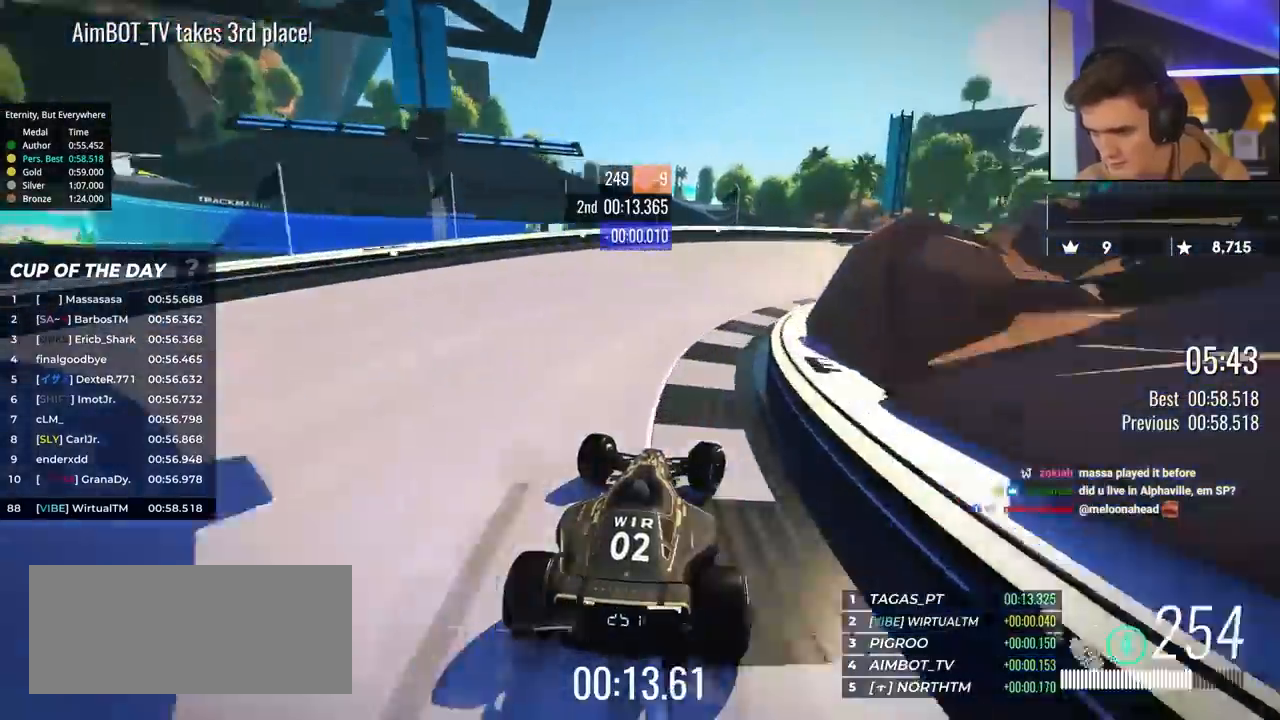
{"keys": ["right", "up"], "events": []}
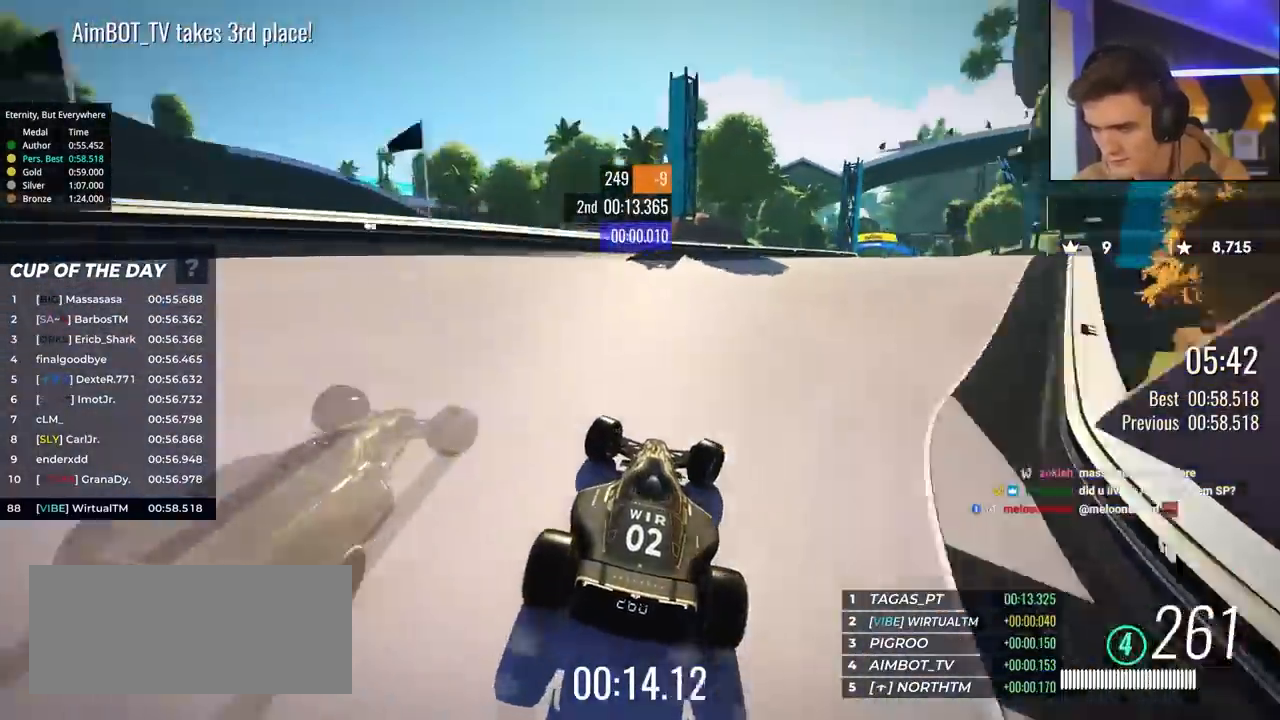
{"keys": ["up"], "events": [[383, "right", "up"]]}
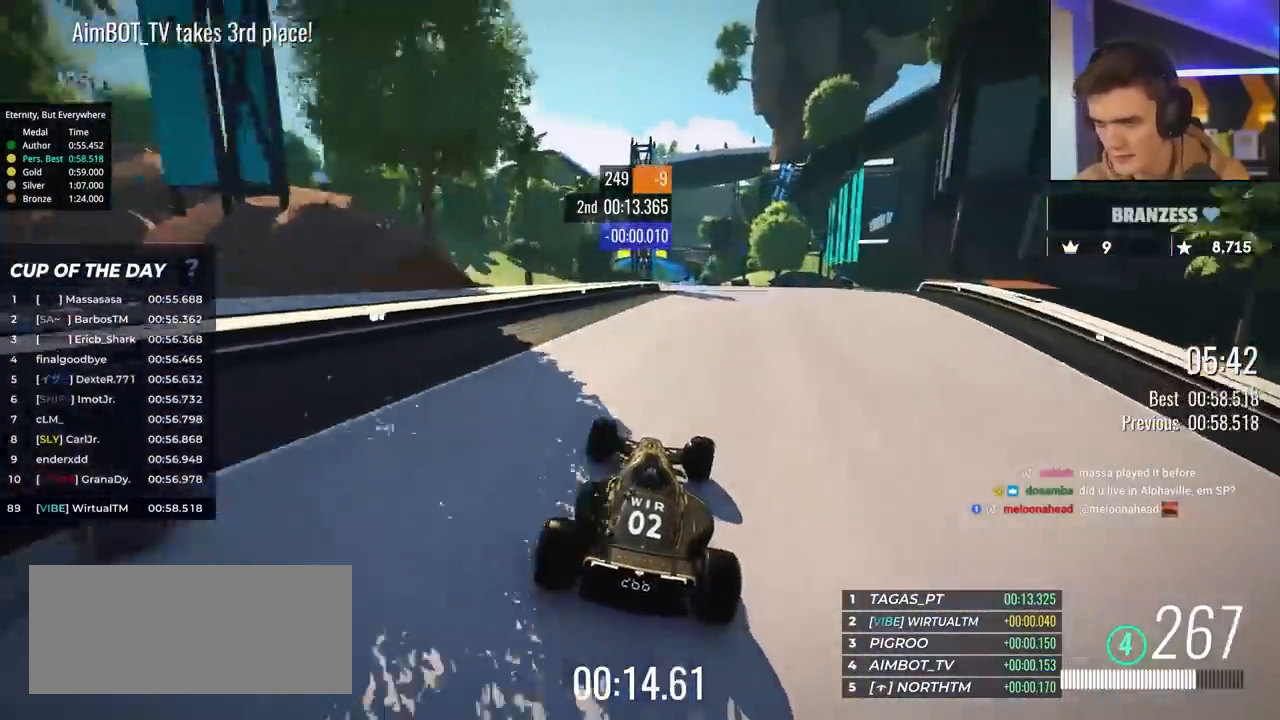
{"keys": ["left", "up"], "events": [[500, "left", "down"]]}
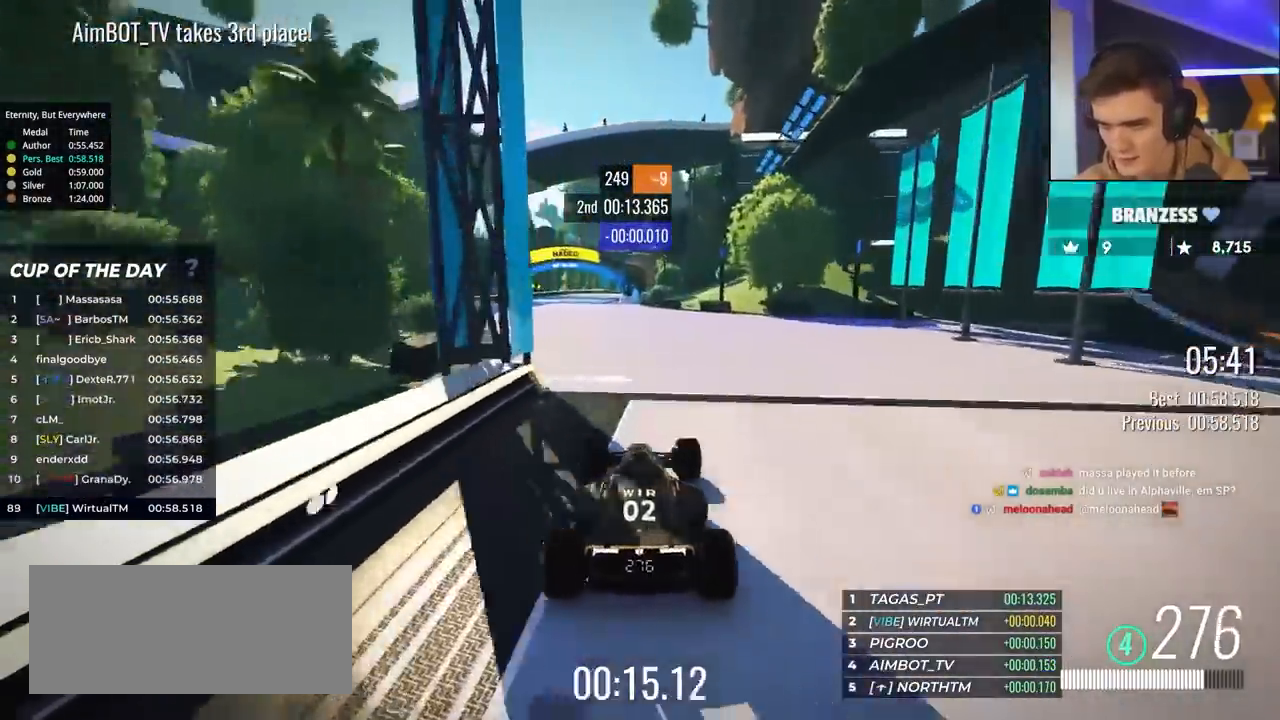
{"keys": ["up"], "events": [[317, "left", "up"]]}
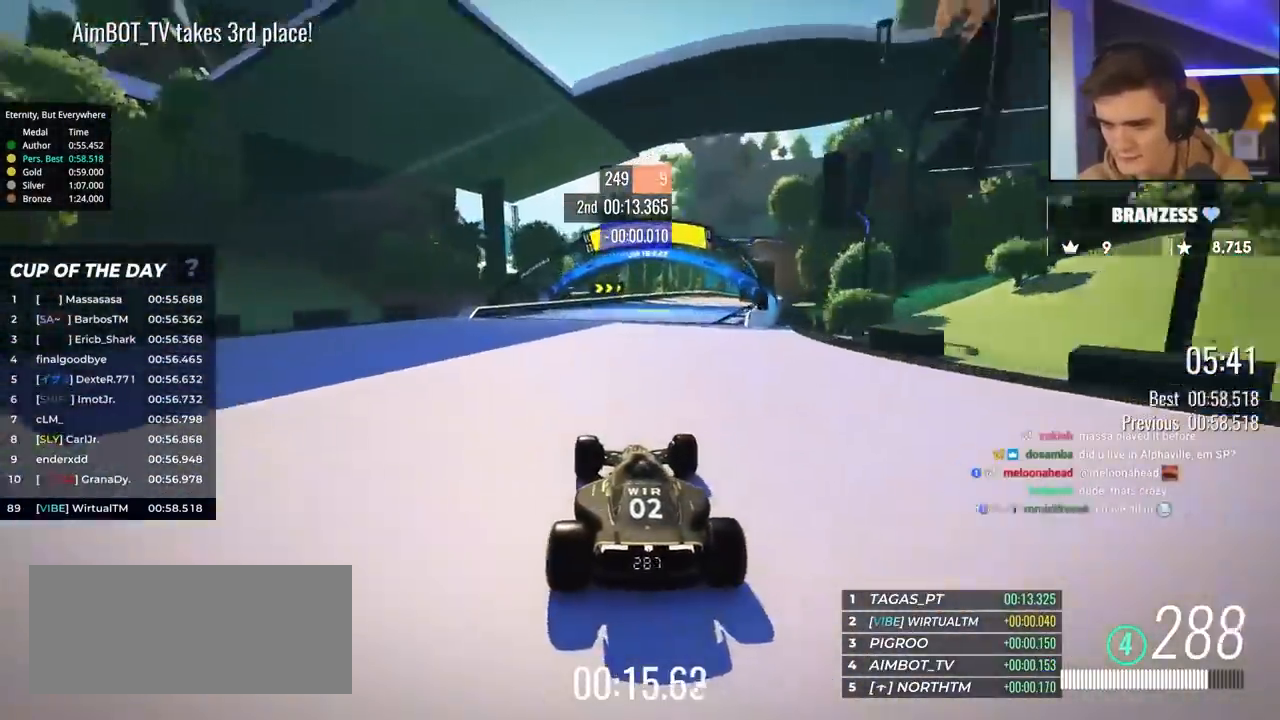
{"keys": ["up"], "events": [[200, "right", "down"], [333, "right", "up"]]}
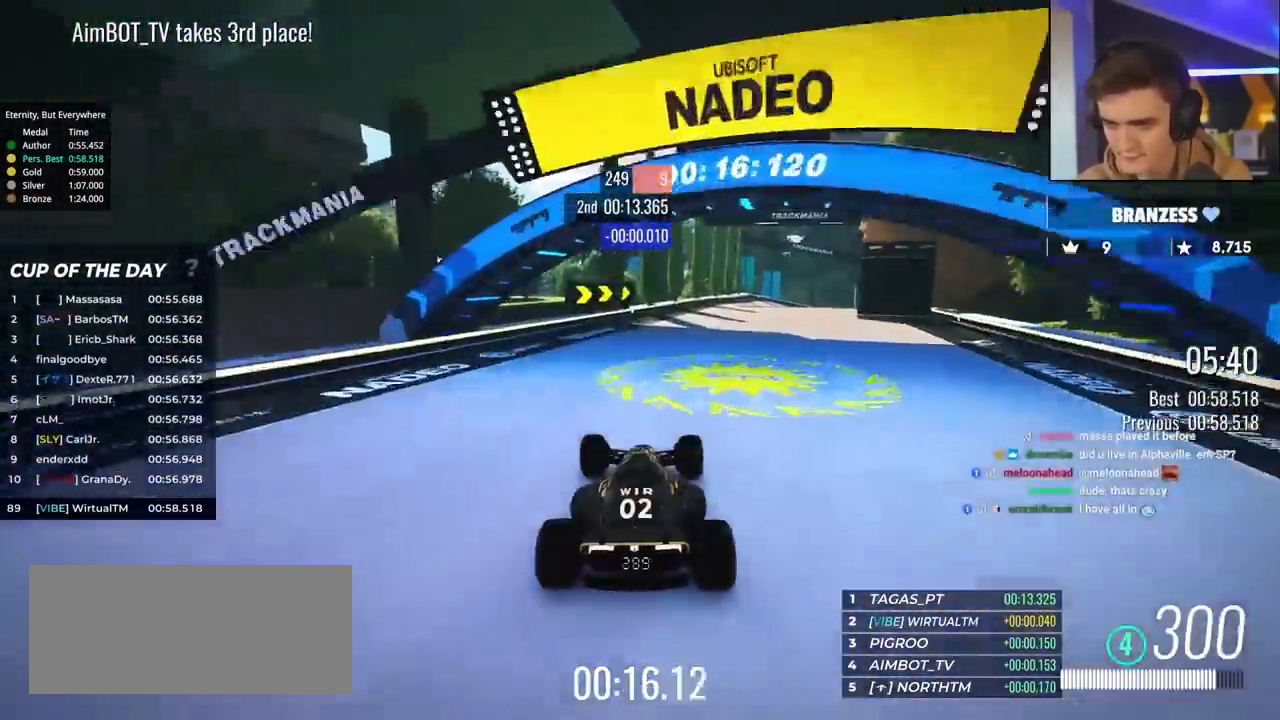
{"keys": ["brake", "right", "up"], "events": [[17, "right", "down"], [300, "right", "up"], [350, "brake", "down"], [350, "right", "down"]]}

Task to complete: In full and without error, repeat the listing above, omitting its images.

Problem solution:
{"keys": ["right", "up"], "events": []}
{"keys": ["up"], "events": [[383, "right", "up"]]}
{"keys": ["left", "up"], "events": [[500, "left", "down"]]}
{"keys": ["up"], "events": [[317, "left", "up"]]}
{"keys": ["up"], "events": [[200, "right", "down"], [333, "right", "up"]]}
{"keys": ["brake", "right", "up"], "events": [[17, "right", "down"], [300, "right", "up"], [350, "brake", "down"], [350, "right", "down"]]}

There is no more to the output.